Les notes (sur Lichtenberg)
Un texte sur les notes de Lichtenberg, par Hervé Quintin, cité par Grégoire Tosser dans son article sur Kurtág « Humour et fragments », dans Ligatures, la pensée musicale de G. Kurtág. :
« Il s’agit de noter systématiquement, dans l’instant, toutes ses pensées, ses associations d’idées, tous les produits de son activité mentale et consciente et raisonnante. [...] Si projet il y a, c’est celui d’une tentative globale consciente, d’appréhension du monde et de soi, et du rapport entre soi et ce monde, à travers l’activité mentale d’un sujet, par une accumulation d’instantanés, d’où ce texte éclaté, multiforme, privilégiant les microstructures textuelles [...] ces textes sont d’une certaine façon autistiques, en ce qu’ils ne constituent pas, ne dessinent pas d’instance de lecture distincte de l’énonciateur lui-même – c’est précisément peut-être cette absence de visée qui permet à chacun de se les approprier. « (p. 132)
→ à verser sans doute au dossier de la réflexion en cours sur la notation, celle de Claude Mouchard, la mienne ici en ce Flotoir, mais aussi les grands modèles tutélaires et tant admirés que sont Valéry, Lichtenberg, Leopardi, Perros.
Echos encore, Kurtág, Caroline Sagot Duvauroux
Stephen Blum dans son essai sur les Kafka Fragmente op. 24 de Kurtág cite le jugement d’István Balázs: « l’unité du cycle se joue sans cette à la frontière entre dispersion et cohésion ».
C’est une part, mais une part seulement de ce j’ai ressenti en écoutant Caroline Sagot Duvauroux hier (voir Poezibao) dans une émouvante séance à l’auditorium du Petit Palais. Cela aussi que j’ai éprouvé en retranscrivant ses propos. Immergée dans mes notes, j’ai eu le sentiment de quelque chose qui n’était pas aussi précis et clair et cohérent que ce que j’avais entendu et que je retrouve de nouveau lorsque je lis l’ensemble de mon article ! C’est un peu mystérieux.
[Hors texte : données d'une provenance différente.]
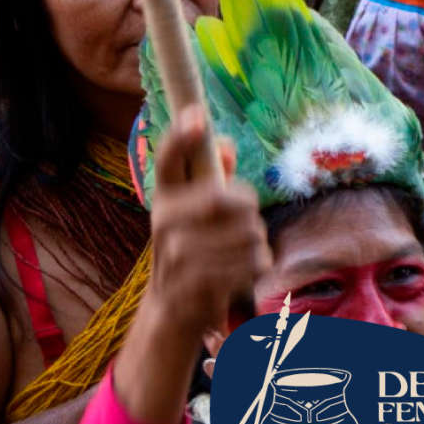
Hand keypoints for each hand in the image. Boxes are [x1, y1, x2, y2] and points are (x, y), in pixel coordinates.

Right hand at [148, 105, 271, 336]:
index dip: (181, 136)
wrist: (174, 309)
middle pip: (226, 198)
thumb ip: (209, 176)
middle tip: (248, 221)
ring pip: (247, 233)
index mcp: (165, 199)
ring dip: (257, 241)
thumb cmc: (193, 249)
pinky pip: (251, 263)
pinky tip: (244, 270)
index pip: (169, 160)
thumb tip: (225, 143)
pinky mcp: (197, 285)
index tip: (197, 114)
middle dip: (248, 209)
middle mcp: (164, 222)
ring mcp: (177, 256)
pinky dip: (258, 265)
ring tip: (245, 250)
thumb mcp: (193, 212)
Car la dispersion ne me semble qu’apparente, elle est plutôt le reflet d’une complexité, d’un tout complexe et qui comme tel en sa complexité peut donner un sentiment de fuser dans toutes les directions. Il s’agit en fait de l’ambition d’embrasser sinon le tout du moins beaucoup du tout, de ne pas l’appauvrir, par l’effet de la raison et l’usage de la langue, tous deux fonctionnant ici de façon restrictive. Il y a donc un autre facteur qui rassemble les éléments (supposés être dispersés) en une cohérence et il se peut que ce soit l’art (mais disant cela on ne dit pas grand-chose) de Kafka, de Kurtág, de Caroline Sagot-Duvauroux, leur énergie en tous cas, leur attention énergétique à l’apparente disparité, qui n’est que complexité, de ce qui se donne à percevoir, appréhender, puis peut-être à traduire. Le courage qu’ils manifestent aussi, devant le risque d’être submergés. Leur implication à eux, ce barrage filtrant peut-être mais non édulcorant qu’ils posent sur le flux continu et infiniment pluriel et complexe de la réalité, qu’il s’agisse dans le cas de cette œuvre de Kurtág de l’ensemble de l’œuvre de Kafka, ou pour Caroline Sagot Duvauroux de son appréhension du monde, à un moment donné. Réalités extérieures et intérieures, toutes deux infiniment complexes et mouvantes, se superposant. Il est sans doute de plus en plus difficile de faire œuvre dans le monde tel qu’il se donne aujourd’hui. Mais il se peut aussi que l’œuvre d’art soit un des rares facteurs qui puisse donner accès à une connaissance, soit-elle mince, partielle, partiale, de ce monde. Et de façon non abstraite et désincarnée, puisque cela est passé par l’implication forte d’un corps, d’une conscience, dans le flux de cette réalité.
Kurtág, Bartók, Beethoven
De Kurtág la remarque suivante : Bartók est sa langue maternelle et Beethoven est la langue maternelle de Bartók (cité p. 186).
petit cycle ramifié
jeux de veines, rouges, violettes, ce grand arbre fusant à foison, sens dessus dessous toutes les formes et leurs sens, poumons de sensations, alvéoles de fougères – le monde en ramification et barque sur l’océan des courants – et la respiration éprouvante du monstre tapi, lit du monde – lui raboter les naseaux et les oreilles, jouer aux osselets avec ses fragments, tromper sa bêtise abrutie et repue, leurres et faux signaux – l’attirer hors, débloquer l’entrée des grottes, libérer de son antre poissons d’or et les coraux, ramifications infinies, jeux de veines rouges, violettes.